Print out each entry below in full, exactly as given, excluding pictures.

━━━━━ EXCERPTED DATA ━━━━━

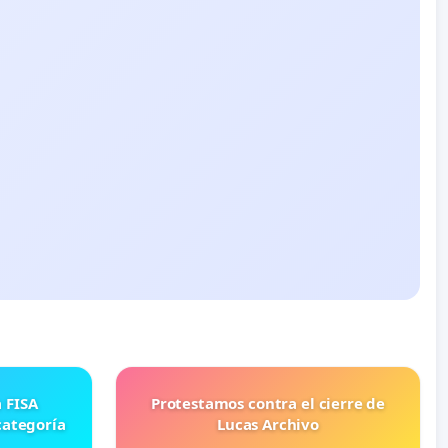
Protestamos contra el cierre de
categoría
Lucas Archivo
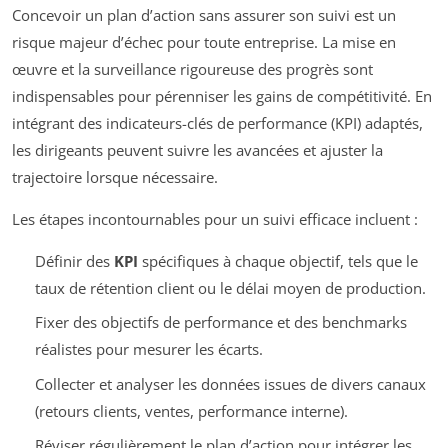
Concevoir un plan d’action sans assurer son suivi est un
risque majeur d’échec pour toute entreprise. La mise en
œuvre et la surveillance rigoureuse des progrès sont
indispensables pour pérenniser les gains de compétitivité. En
intégrant des indicateurs-clés de performance (KPI) adaptés,
les dirigeants peuvent suivre les avancées et ajuster la
trajectoire lorsque nécessaire.
Les étapes incontournables pour un suivi efficace incluent :
Définir des
KPI
spécifiques à chaque objectif, tels que le
taux de rétention client ou le délai moyen de production.
Fixer des objectifs de performance et des benchmarks
réalistes pour mesurer les écarts.
Collecter et analyser les données issues de divers canaux
(retours clients, ventes, performance interne).
Réviser régulièrement le plan d’action pour intégrer les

━━━━━

OUTPUT BELOW:
Protestamos contra el cierre de
categoría
Lucas Archivo
Concevoir un plan d’action sans assurer son suivi est un
risque majeur d’échec pour toute entreprise. La mise en
œuvre et la surveillance rigoureuse des progrès sont
indispensables pour pérenniser les gains de compétitivité. En
intégrant des indicateurs-clés de performance (KPI) adaptés,
les dirigeants peuvent suivre les avancées et ajuster la
trajectoire lorsque nécessaire.
Les étapes incontournables pour un suivi efficace incluent :
Définir des
KPI
spécifiques à chaque objectif, tels que le
taux de rétention client ou le délai moyen de production.
Fixer des objectifs de performance et des benchmarks
réalistes pour mesurer les écarts.
Collecter et analyser les données issues de divers canaux
(retours clients, ventes, performance interne).
Réviser régulièrement le plan d’action pour intégrer les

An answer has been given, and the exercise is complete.